In grounds of error twelve and thirteen, appellant complains of the exclusion of evidence that 19 days prior to the offense someone other than appellant attempted to gain entrance to an apartment in the same manner in which appellant was charged with entering prosecutrix' apartment in the case at bar. As we said in Ferrell v. State, Tex.Cr.App., 429 S.W.2d 901 at page 903:
"Ordinarily, evidence of offenses committed by parties other than accused is inadmissible."
*619 The proffered evidence is not inconsistent with appellant's guilt,[1] and the trial court did not err in excluding the evidence. Loy v. State, Tex.Cr.App., 502 S.W.2d 123; Dickson v. State, Tex.Cr.App., 492 S.W.2d 267; Fleck v. State, Tex.Cr.App., 380 S.W.2d 621.
The final two grounds of error concern the testimony of Denise Pack, called by the State in rebuttal to establish that appellant possessed two items similar to those described by the prosecutrix. During her testimony the witness Pack identified a photograph as being of appellant. Out of the presence of the jury, appellant's father stated that it was not a picture of appellant.
Appellant alleges that the trial court erred in refusing to admit into evidence the photograph and the testimony of appellant's father.
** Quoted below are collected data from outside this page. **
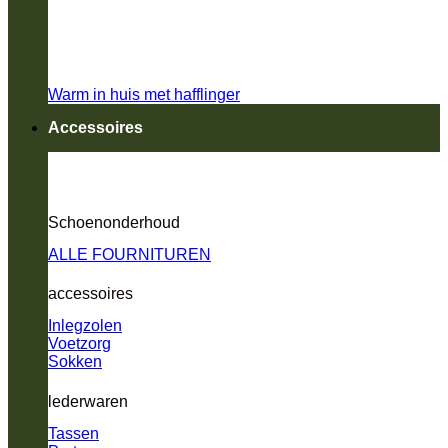
Warm in huis met hafflinger
Accessoires
Schoenonderhoud
ALLE FOURNITUREN
accessoires
Inlegzolen
Voetzorg
Sokken
lederwaren
Tassen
We agree that appellant should have been allowed to impeach the witness with this evidence; however, we cannot conclude that the exclusion of this evidence was error of such magnitude as to require reversal. The witness Pack did not mistakenly identify appellant; she mistakenly identified a picture that even appellant's father admitted bore a slight resemblance to appellant. Her testimony was only circumstantially corroborative; she was not an identification witness to the offense for which appellant was on trial, and she did not have any information concerning the crime itself.
Finding no reversible error, the judgment is affirmed.
NOTES
[1] This case is distinguishable from Holt v. U. S., 342 F.2d 163 (5th Cir. 1965), wherein the court held it was reversible error to exclude evidence of two prior offenses by a man who resembled the defendant. In Holt, the excluded evidence tended to show that defendant had twice before been mistakenly identified as the perpetrator of similar crimes and the evidence was both material and relevant as to his contention that he was once again the victim of mistaken identity. In the case at bar the proffered testimony did not establish the identity of the perpetrator of the similar attempted offense, and appellant was not mistakenly identified as the perpetrator of that crime.